I now realize now matter how eloquently I phrase that opening sentence it’s all a load of crap. It’s a wonderful way to say, I am a timid artist who lacks experience or the ability to understand an untouched canvas is a gift. But I’ve unfortunately taken that gift for granted. I’ve indulged in the wrong wonders of art. I’ve recently been working on sculpting tiny heads out of styrofoam balls with air dry clay. (Disclaimer: I’ve done this project multiple times.) Except this time, I’ve come to absolutely hate this project. I figured it would be easier because of the familiarity that harbors in a previously assessed project. All thoughout my high school experience for some reason, I’ve somehow always come to working on miniature heads. Sure, at first it was fun, and the first four were tolerable. But as I moved on to make my fifth, I simply could not bring myself to do it. I stalled. I prolonged the final product, and yes, unfortunately I stalled more. I had lost the bliss of starting fresh on new surface. This surface had once been touched by multiple projects and I no longer want to do this project anymore because after a long four years, I reached the confrontation.
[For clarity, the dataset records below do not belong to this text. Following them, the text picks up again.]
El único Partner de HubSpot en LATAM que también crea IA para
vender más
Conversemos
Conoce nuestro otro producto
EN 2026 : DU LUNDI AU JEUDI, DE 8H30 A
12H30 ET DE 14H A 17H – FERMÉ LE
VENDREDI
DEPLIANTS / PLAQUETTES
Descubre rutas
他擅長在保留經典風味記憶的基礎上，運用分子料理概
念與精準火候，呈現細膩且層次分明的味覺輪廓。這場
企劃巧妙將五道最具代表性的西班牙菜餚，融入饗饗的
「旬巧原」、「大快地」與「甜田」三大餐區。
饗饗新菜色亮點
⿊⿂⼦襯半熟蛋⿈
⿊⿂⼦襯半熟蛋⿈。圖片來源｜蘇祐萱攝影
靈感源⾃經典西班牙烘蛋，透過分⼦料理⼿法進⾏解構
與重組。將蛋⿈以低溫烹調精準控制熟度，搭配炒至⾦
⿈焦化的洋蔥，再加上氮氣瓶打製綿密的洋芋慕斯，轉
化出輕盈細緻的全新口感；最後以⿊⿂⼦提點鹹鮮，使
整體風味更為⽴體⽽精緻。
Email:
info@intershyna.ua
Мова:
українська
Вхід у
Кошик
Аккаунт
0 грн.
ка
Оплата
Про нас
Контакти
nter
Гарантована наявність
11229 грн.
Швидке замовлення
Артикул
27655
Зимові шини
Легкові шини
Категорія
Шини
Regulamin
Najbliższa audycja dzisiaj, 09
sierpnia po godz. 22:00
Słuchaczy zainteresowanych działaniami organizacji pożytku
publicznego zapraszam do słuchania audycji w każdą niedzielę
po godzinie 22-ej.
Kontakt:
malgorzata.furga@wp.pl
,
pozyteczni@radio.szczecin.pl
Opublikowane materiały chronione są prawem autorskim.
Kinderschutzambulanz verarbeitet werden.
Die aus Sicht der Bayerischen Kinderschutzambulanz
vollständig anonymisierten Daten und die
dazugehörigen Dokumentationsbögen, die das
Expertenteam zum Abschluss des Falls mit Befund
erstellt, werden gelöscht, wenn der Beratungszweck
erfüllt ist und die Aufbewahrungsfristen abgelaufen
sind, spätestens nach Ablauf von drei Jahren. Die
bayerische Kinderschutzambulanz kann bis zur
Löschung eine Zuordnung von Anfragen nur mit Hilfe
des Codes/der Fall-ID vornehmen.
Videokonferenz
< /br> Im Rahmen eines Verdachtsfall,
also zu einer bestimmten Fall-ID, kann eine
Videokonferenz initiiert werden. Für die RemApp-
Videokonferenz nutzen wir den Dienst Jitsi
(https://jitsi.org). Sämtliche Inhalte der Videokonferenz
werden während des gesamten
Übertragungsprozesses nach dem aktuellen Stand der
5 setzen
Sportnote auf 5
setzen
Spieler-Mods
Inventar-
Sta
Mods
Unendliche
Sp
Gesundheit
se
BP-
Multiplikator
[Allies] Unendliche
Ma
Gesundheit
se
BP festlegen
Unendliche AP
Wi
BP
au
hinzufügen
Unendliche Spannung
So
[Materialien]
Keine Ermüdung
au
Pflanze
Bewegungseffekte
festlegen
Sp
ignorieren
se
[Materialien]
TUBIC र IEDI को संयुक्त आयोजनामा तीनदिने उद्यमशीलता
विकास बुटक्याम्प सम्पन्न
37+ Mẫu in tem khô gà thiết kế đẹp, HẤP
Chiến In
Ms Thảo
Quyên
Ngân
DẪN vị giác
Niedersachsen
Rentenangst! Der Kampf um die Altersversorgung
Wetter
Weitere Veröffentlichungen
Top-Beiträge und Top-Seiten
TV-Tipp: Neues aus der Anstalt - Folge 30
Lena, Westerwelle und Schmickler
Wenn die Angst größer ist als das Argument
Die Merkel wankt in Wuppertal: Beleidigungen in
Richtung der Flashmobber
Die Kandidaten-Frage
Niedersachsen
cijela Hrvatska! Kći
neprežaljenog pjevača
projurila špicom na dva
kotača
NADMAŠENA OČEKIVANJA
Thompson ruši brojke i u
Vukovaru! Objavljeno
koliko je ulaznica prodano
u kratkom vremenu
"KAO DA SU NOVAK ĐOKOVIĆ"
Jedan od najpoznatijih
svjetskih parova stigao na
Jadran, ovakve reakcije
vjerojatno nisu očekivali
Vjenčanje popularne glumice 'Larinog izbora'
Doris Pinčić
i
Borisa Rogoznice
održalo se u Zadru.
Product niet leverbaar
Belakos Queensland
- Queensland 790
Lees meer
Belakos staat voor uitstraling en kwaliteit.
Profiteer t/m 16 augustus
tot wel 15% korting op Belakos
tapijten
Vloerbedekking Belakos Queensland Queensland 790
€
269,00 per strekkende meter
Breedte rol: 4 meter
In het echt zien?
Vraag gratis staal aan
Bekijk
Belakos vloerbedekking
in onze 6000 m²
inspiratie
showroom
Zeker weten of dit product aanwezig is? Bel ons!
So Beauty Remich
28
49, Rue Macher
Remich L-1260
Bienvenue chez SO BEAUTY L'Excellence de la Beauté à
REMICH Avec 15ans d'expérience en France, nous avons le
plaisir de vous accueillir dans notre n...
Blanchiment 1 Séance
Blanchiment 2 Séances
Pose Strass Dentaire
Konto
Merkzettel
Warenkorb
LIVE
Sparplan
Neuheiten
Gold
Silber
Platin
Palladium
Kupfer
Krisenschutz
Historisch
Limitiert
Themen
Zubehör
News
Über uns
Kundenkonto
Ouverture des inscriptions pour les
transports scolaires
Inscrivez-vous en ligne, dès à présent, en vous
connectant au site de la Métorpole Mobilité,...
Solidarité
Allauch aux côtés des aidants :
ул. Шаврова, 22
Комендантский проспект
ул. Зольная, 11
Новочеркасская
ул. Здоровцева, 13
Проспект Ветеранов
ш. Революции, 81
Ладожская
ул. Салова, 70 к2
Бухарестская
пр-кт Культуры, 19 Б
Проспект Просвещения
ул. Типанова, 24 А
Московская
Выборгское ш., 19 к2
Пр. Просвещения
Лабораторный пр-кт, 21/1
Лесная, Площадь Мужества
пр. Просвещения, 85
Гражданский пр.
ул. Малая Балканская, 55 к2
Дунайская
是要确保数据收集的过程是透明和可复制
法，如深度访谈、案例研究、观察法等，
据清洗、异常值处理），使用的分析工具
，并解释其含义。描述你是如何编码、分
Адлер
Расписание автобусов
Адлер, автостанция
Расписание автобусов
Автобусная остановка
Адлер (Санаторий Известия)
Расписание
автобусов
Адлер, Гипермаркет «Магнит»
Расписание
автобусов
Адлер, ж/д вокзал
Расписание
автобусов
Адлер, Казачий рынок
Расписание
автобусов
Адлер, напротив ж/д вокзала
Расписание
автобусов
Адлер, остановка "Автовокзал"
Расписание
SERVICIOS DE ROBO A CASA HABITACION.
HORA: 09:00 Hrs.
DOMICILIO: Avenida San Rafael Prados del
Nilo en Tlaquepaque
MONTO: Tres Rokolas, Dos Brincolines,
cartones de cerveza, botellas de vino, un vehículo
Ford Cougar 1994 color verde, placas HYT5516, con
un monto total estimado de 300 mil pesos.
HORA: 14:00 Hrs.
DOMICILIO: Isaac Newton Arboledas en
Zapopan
Yes the prolonged but inevitable confrontation: Familiarity. I’ve always been a fool to undefined territories within my realm. I’ve never wanted to reach the ultimate oblivion of starting fresh. I’ve never really stepped outside of my comfort zone. The dual battle between Boredom v.s. Familiarity. Finally. As an artist, I’m supposed to find the balance in the familiar and the unknown. I’m supposed to inch off into the deeper end. I definitely suffered the consequences of this boredom. I have never dreaded anything more than working on this project. Now writing this reflection, all I really have to say is, just unbelievable, Kayla. Art is meant to be exciting. If it’s dreadful, you’re definitely doing something wrong. However it does not mean to just stop all at once. Part of it is getting through it. No one really cares about how you got to the finished product. In general no one really cares at all about any of the artwork a seventeen year old produces. To think my art is of value is an insult to the industry and myself. I really don’t matter that much. The point is I just have to get it done. Ironic a project I’ve done before proved to be so difficult. Guess I really need to start getting more out of my projects. Man, this reflects poorly on my part. Whatever.